Banks and insurers have used the same business model for decades and for one simple reason: it’s profitable. Innovators have always tried to challenge this model and have fallen short every time. They have lacked the size, public trust, and know-how of financial service companies. But the situation has changed greatly in the last few years.
Today, banks and insurers are facing stiff competition from emerging financial technology (Fintech) innovators. You now have crowd-funding, mobile payment systems, crypto-currencies, and peer-to-peer lending among other things. And more innovations are on the way. Here are three ways technology is completely transforming the world of finance as we know it.
1) Focusing on Products over Banking
In the past, Fintech companies tried to replicate banking models in their technology. And they failed. They learned the hard way that you cannot beat a bank at being a bank. But in the last decade, they have changed tactics. Today, Fintech companies tend to only provide specific banking products and services such as money transfers.

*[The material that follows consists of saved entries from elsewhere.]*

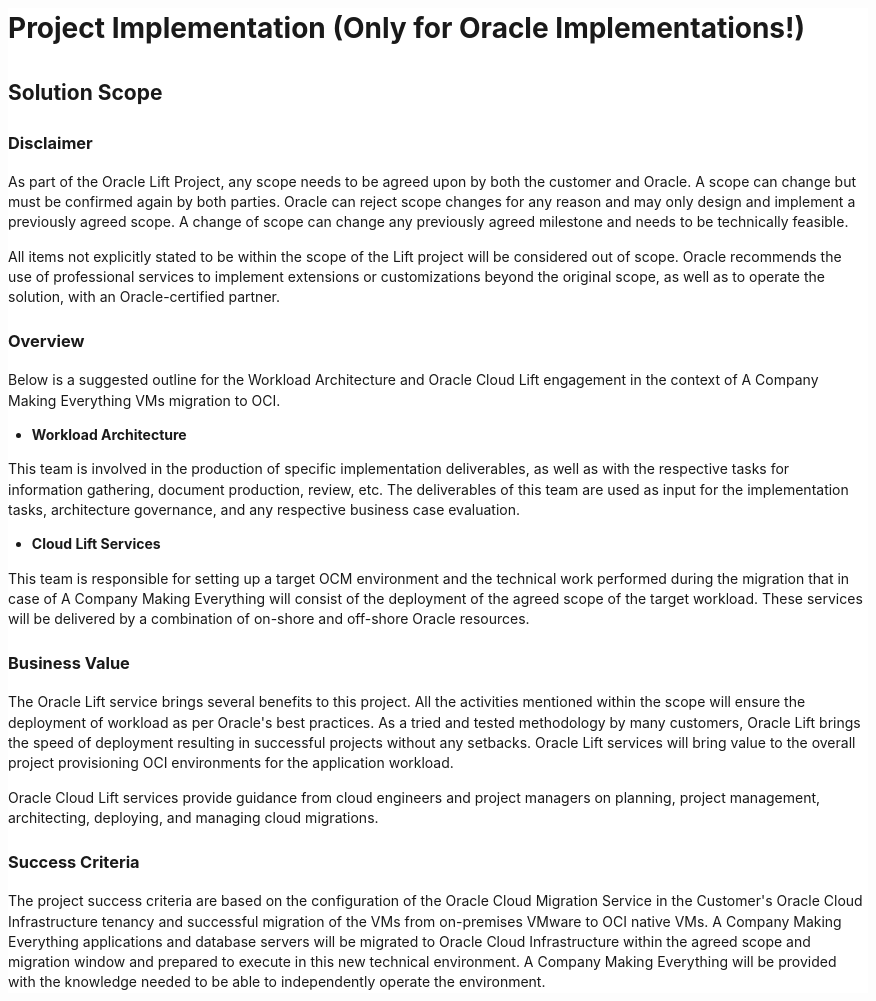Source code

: # Project Implementation (Only for Oracle Implementations!)

## Solution Scope

### Disclaimer

As part of the Oracle Lift Project, any scope needs to be agreed upon by both the customer and Oracle. A scope can change but must be confirmed again by both parties. Oracle can reject scope changes for any reason and may only design and implement a previously agreed scope. A change of scope can change any previously agreed milestone and needs to be technically feasible.

All items not explicitly stated to be within the scope of the Lift project will be considered out of scope. Oracle recommends the use of professional services to implement extensions or customizations beyond the original scope, as well as to operate the solution, with an Oracle-certified partner.

### Overview

Below is a suggested outline for the Workload Architecture and Oracle Cloud Lift engagement in the context of A Company Making Everything VMs migration to OCI.

-   **Workload Architecture**

This team is involved in the production of specific implementation deliverables, as well as with the respective tasks for information gathering, document production, review, etc. The deliverables of this team are used as input for the implementation tasks, architecture governance, and any respective business case evaluation.

-   **Cloud Lift Services**

This team is responsible for setting up a target OCM environment and the technical work performed during the migration that in case of A Company Making Everything will consist of the deployment of the agreed scope of the target workload. These services will be delivered by a combination of on-shore and off-shore Oracle resources.

### Business Value

The Oracle Lift service brings several benefits to this project. All the activities mentioned within the scope will ensure the deployment of workload as per Oracle's best practices. As a tried and tested methodology by many customers, Oracle Lift brings the speed of deployment resulting in successful projects without any setbacks. Oracle Lift services will bring value to the overall project provisioning OCI environments for the application workload.

Oracle Cloud Lift services provide guidance from cloud engineers and project managers on planning, project management, architecting, deploying, and managing cloud migrations.

### Success Criteria

The project success criteria are based on the configuration of the Oracle Cloud Migration Service in the Customer's Oracle Cloud Infrastructure tenancy and successful migration of the VMs from on-premises VMware to OCI native VMs. A Company Making Everything applications and database servers will be migrated to Oracle Cloud Infrastructure within the agreed scope and migration window and prepared to execute in this new technical environment. A Company Making Everything will be provided with the knowledge needed to be able to independently operate the environment.
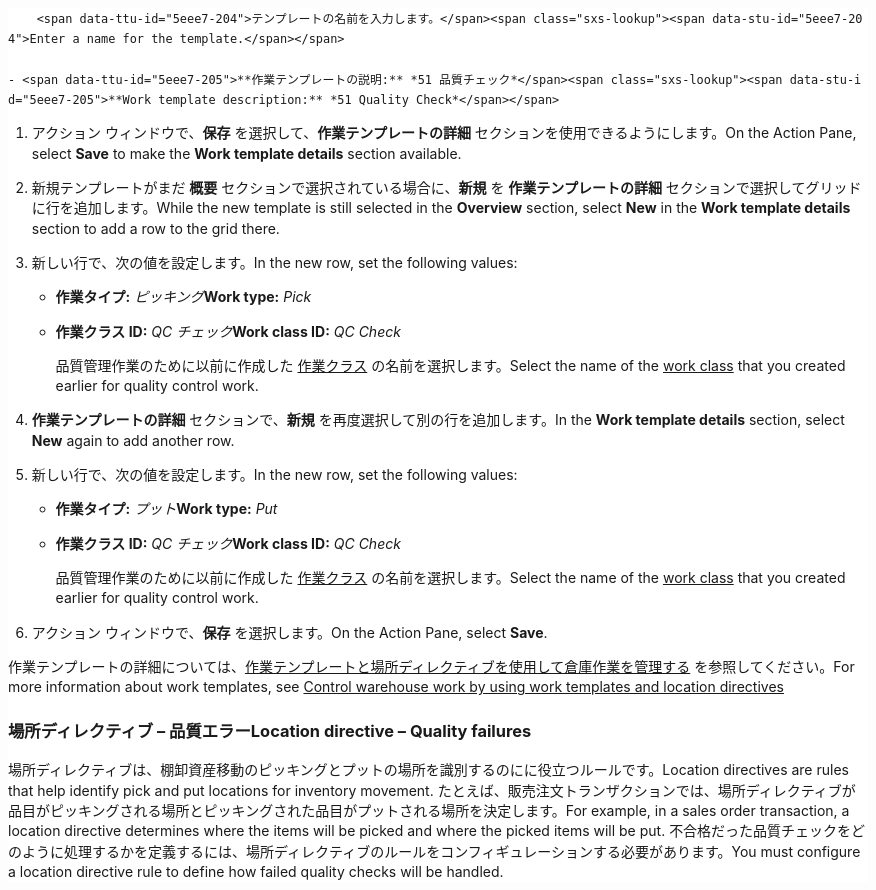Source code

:         <span data-ttu-id="5eee7-204">テンプレートの名前を入力します。</span><span class="sxs-lookup"><span data-stu-id="5eee7-204">Enter a name for the template.</span></span>

    - <span data-ttu-id="5eee7-205">**作業テンプレートの説明:** *51 品質チェック*</span><span class="sxs-lookup"><span data-stu-id="5eee7-205">**Work template description:** *51 Quality Check*</span></span>

1. <span data-ttu-id="5eee7-206">アクション ウィンドウで、**保存** を選択して、**作業テンプレートの詳細** セクションを使用できるようにします。</span><span class="sxs-lookup"><span data-stu-id="5eee7-206">On the Action Pane, select **Save** to make the **Work template details** section available.</span></span>
1. <span data-ttu-id="5eee7-207">新規テンプレートがまだ **概要** セクションで選択されている場合に、**新規** を **作業テンプレートの詳細** セクションで選択してグリッドに行を追加します。</span><span class="sxs-lookup"><span data-stu-id="5eee7-207">While the new template is still selected in the **Overview** section, select **New** in the **Work template details** section to add a row to the grid there.</span></span>
1. <span data-ttu-id="5eee7-208">新しい行で、次の値を設定します。</span><span class="sxs-lookup"><span data-stu-id="5eee7-208">In the new row, set the following values:</span></span>

    - <span data-ttu-id="5eee7-209">**作業タイプ:** *ピッキング*</span><span class="sxs-lookup"><span data-stu-id="5eee7-209">**Work type:** *Pick*</span></span>
    - <span data-ttu-id="5eee7-210">**作業クラス ID:** *QC チェック*</span><span class="sxs-lookup"><span data-stu-id="5eee7-210">**Work class ID:** *QC Check*</span></span>

        <span data-ttu-id="5eee7-211">品質管理作業のために以前に作成した [作業クラス](#work-class) の名前を選択します。</span><span class="sxs-lookup"><span data-stu-id="5eee7-211">Select the name of the [work class](#work-class) that you created earlier for quality control work.</span></span>

1. <span data-ttu-id="5eee7-212">**作業テンプレートの詳細** セクションで、**新規** を再度選択して別の行を追加します。</span><span class="sxs-lookup"><span data-stu-id="5eee7-212">In the **Work template details** section, select **New** again to add another row.</span></span>
1. <span data-ttu-id="5eee7-213">新しい行で、次の値を設定します。</span><span class="sxs-lookup"><span data-stu-id="5eee7-213">In the new row, set the following values:</span></span>

    - <span data-ttu-id="5eee7-214">**作業タイプ:** *プット*</span><span class="sxs-lookup"><span data-stu-id="5eee7-214">**Work type:** *Put*</span></span>
    - <span data-ttu-id="5eee7-215">**作業クラス ID:** *QC チェック*</span><span class="sxs-lookup"><span data-stu-id="5eee7-215">**Work class ID:** *QC Check*</span></span>

        <span data-ttu-id="5eee7-216">品質管理作業のために以前に作成した [作業クラス](#work-class) の名前を選択します。</span><span class="sxs-lookup"><span data-stu-id="5eee7-216">Select the name of the [work class](#work-class) that you created earlier for quality control work.</span></span>

1. <span data-ttu-id="5eee7-217">アクション ウィンドウで、**保存** を選択します。</span><span class="sxs-lookup"><span data-stu-id="5eee7-217">On the Action Pane, select **Save**.</span></span>

<span data-ttu-id="5eee7-218">作業テンプレートの詳細については、[作業テンプレートと場所ディレクティブを使用して倉庫作業を管理する](control-warehouse-location-directives.md) を参照してください。</span><span class="sxs-lookup"><span data-stu-id="5eee7-218">For more information about work templates, see [Control warehouse work by using work templates and location directives](control-warehouse-location-directives.md)</span></span>

### <a name="location-directive--quality-failures"></a><span data-ttu-id="5eee7-219">場所ディレクティブ – 品質エラー</span><span class="sxs-lookup"><span data-stu-id="5eee7-219">Location directive – Quality failures</span></span>

<span data-ttu-id="5eee7-220">場所ディレクティブは、棚卸資産移動のピッキングとプットの場所を識別するのにに役立つルールです。</span><span class="sxs-lookup"><span data-stu-id="5eee7-220">Location directives are rules that help identify pick and put locations for inventory movement.</span></span> <span data-ttu-id="5eee7-221">たとえば、販売注文トランザクションでは、場所ディレクティブが品目がピッキングされる場所とピッキングされた品目がプットされる場所を決定します。</span><span class="sxs-lookup"><span data-stu-id="5eee7-221">For example, in a sales order transaction, a location directive determines where the items will be picked and where the picked items will be put.</span></span> <span data-ttu-id="5eee7-222">不合格だった品質チェックをどのように処理するかを定義するには、場所ディレクティブのルールをコンフィギュレーションする必要があります。</span><span class="sxs-lookup"><span data-stu-id="5eee7-222">You must configure a location directive rule to define how failed quality checks will be handled.</span></span>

Their services are faster and they charge lower fees. One example is UK money transfer companyTransferwise. Its model of offering cheaper, user-friendly, and faster money transfers is paying off. The company is now transferring over £500 million every month.
2) Automating Processes
Fintech companies do not have the financial resources of established industry players. So, they are using their technical know-how to automate resource intensive processes. This not only cuts on costs, it also allows them to offer services that were once out of the reach of ordinary working class people. A good example is investment advice.
Automated advisers like FutureAdvisor and Wealthfront are now offering advice on wealth management. Better yet, their services are available to everyone via an online portal. And they are cheap too. Automation means that robo-advisors skip having the $100,000 in assets required by law.
3) Strategic Use of Data
Before a bank issues a loan, it will first use your credit score to test your creditworthiness. Insurers too need to see driving and health records before they price or issue a policy. But credit scores and health records are often not enough to base financial decisions on.

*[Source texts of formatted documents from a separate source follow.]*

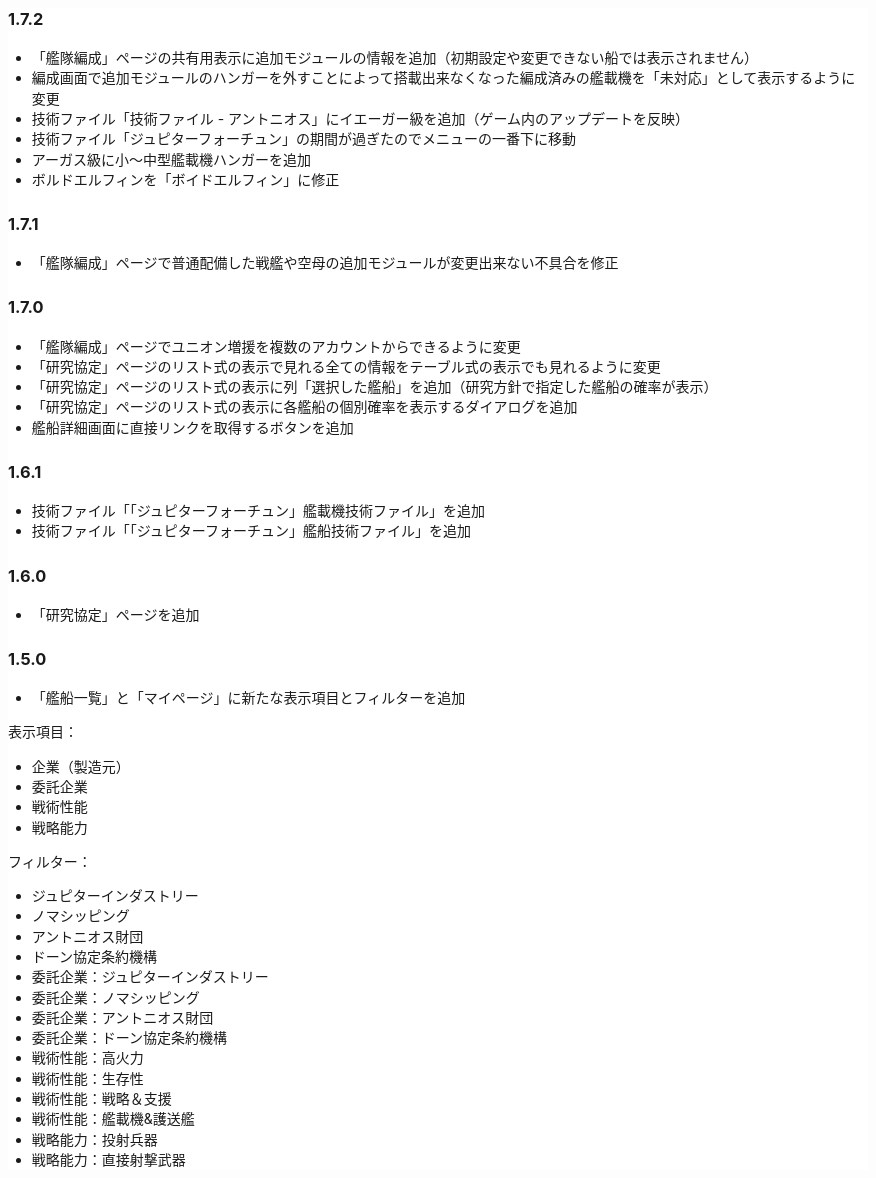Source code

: ### 1.7.2

- 「艦隊編成」ページの共有用表示に追加モジュールの情報を追加（初期設定や変更できない船では表示されません）
- 編成画面で追加モジュールのハンガーを外すことによって搭載出来なくなった編成済みの艦載機を「未対応」として表示するように変更
- 技術ファイル「技術ファイル - アントニオス」にイエーガー級を追加（ゲーム内のアップデートを反映）
- 技術ファイル「ジュピターフォーチュン」の期間が過ぎたのでメニューの一番下に移動
- アーガス級に小～中型艦載機ハンガーを追加
- ボルドエルフィンを「ボイドエルフィン」に修正

### 1.7.1

- 「艦隊編成」ページで普通配備した戦艦や空母の追加モジュールが変更出来ない不具合を修正

### 1.7.0

- 「艦隊編成」ページでユニオン増援を複数のアカウントからできるように変更
- 「研究協定」ページのリスト式の表示で見れる全ての情報をテーブル式の表示でも見れるように変更
- 「研究協定」ページのリスト式の表示に列「選択した艦船」を追加（研究方針で指定した艦船の確率が表示）
- 「研究協定」ページのリスト式の表示に各艦船の個別確率を表示するダイアログを追加
- 艦船詳細画面に直接リンクを取得するボタンを追加

### 1.6.1

- 技術ファイル「「ジュピターフォーチュン」艦載機技術ファイル」を追加
- 技術ファイル「「ジュピターフォーチュン」艦船技術ファイル」を追加

### 1.6.0

- 「研究協定」ページを追加

### 1.5.0

- 「艦船一覧」と「マイページ」に新たな表示項目とフィルターを追加

表示項目：
- 企業（製造元）
- 委託企業
- 戦術性能
- 戦略能力

フィルター：
- ジュピターインダストリー
- ノマシッピング
- アントニオス財団
- ドーン協定条約機構
- 委託企業：ジュピターインダストリー
- 委託企業：ノマシッピング
- 委託企業：アントニオス財団
- 委託企業：ドーン協定条約機構
- 戦術性能：高火力
- 戦術性能：生存性
- 戦術性能：戦略＆支援
- 戦術性能：艦載機&護送艦
- 戦略能力：投射兵器
- 戦略能力：直接射撃武器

Fintech companies are using new streams of data to get an accurate picture your credit or policy worthiness.Take FriendlyScore for instance. It analyzes your social networking patterns in real-time to determine your real credit score. Your score improves if your business page gets many likes. If you do not respond to customer complaints in time it drops.
Oscar, an American health insurer, is also using new analytic models before issuing a policy. By giving its clients a wearable fitness tracker, it knows who prefers the treadmill to the couch. It even offers rebates designed to encourage couch potatoes to hit the gym.
The financial services sector no longer belongs to a few well established players. Not only do Fintech companies offer tons of great corporate finance positions, they are also eliminating tons of corporate finance jobs through automation.
Innovators have also staked their claim and are changing how the industry operates. They have managed to do so by focusing on products and services. They are also automating resource intensive processes and using data strategically.